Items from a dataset

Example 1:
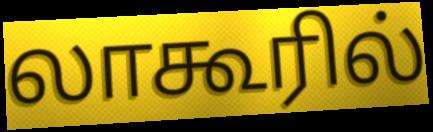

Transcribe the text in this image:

லாகூரில்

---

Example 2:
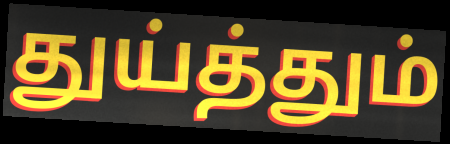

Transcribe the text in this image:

துய்த்தும்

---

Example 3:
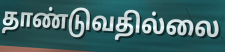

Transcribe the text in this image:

தாண்டுவதில்லை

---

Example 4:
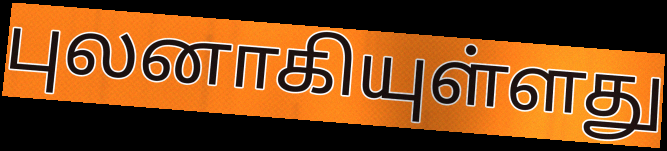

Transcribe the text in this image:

புலனாகியுள்ளது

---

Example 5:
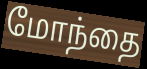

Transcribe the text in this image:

மோந்தை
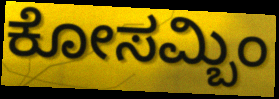
ಕೋಸಮ್ಬಿಂ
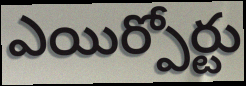
ఎయిర్పోర్టు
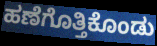
ಹಣೆಗೊತ್ತಿಕೊಂಡು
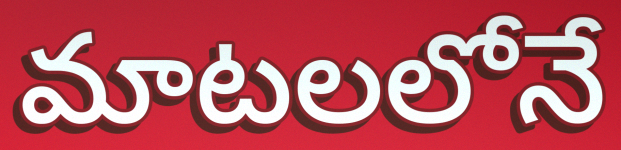
మాటలలోనే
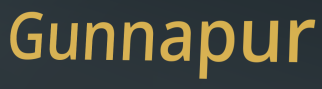
Gunnapur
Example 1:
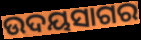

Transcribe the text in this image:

ଉଦୟସାଗର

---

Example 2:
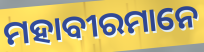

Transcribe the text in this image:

ମହାବୀରମାନେ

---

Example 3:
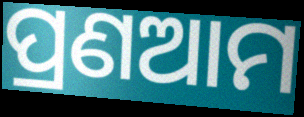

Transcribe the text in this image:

ପ୍ରଣଆମ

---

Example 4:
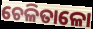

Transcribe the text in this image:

ଚେଳିତାଳୋ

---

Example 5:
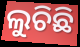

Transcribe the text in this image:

ଲୁଚିଛି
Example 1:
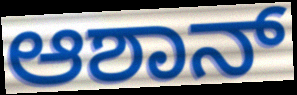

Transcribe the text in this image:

ಆಶಾನ್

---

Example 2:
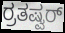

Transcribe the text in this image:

ರ್ರತಷ್ವರ್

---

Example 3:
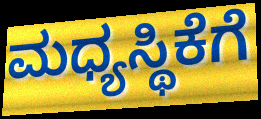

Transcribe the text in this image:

ಮಧ್ಯಸ್ಥಿಕೆಗೆ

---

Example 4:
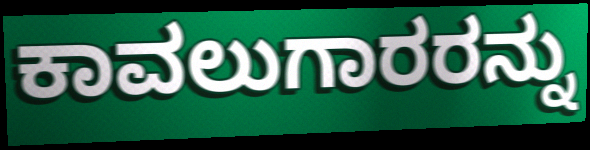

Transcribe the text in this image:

ಕಾವಲುಗಾರರನ್ನು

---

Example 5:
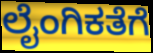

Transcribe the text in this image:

ಲೈಂಗಿಕತೆಗೆ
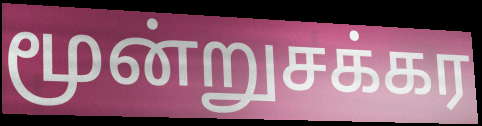
மூன்றுசக்கர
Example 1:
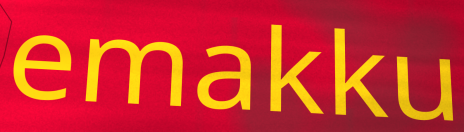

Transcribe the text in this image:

emakku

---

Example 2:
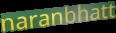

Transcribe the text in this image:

naranbhatt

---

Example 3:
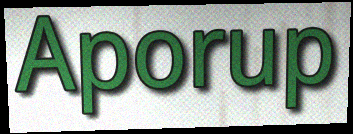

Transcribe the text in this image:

Exercise description -> Render each line from the start of the records through the line containing "தாண்டுவதில்லை" as a Markdown table with the columns Row and Line, skipping blank lines. Leave the pictures out of the table.

The solution ->
| Row | Line |
|---|---|
| 1 | Example 1: |
| 2 | Transcribe the text in this image: |
| 3 | லாகூரில் |
| 4 | --- |
| 5 | Example 2: |
| 6 | Transcribe the text in this image: |
| 7 | துய்த்தும் |
| 8 | --- |
| 9 | Example 3: |
| 10 | Transcribe the text in this image: |
| 11 | தாண்டுவதில்லை |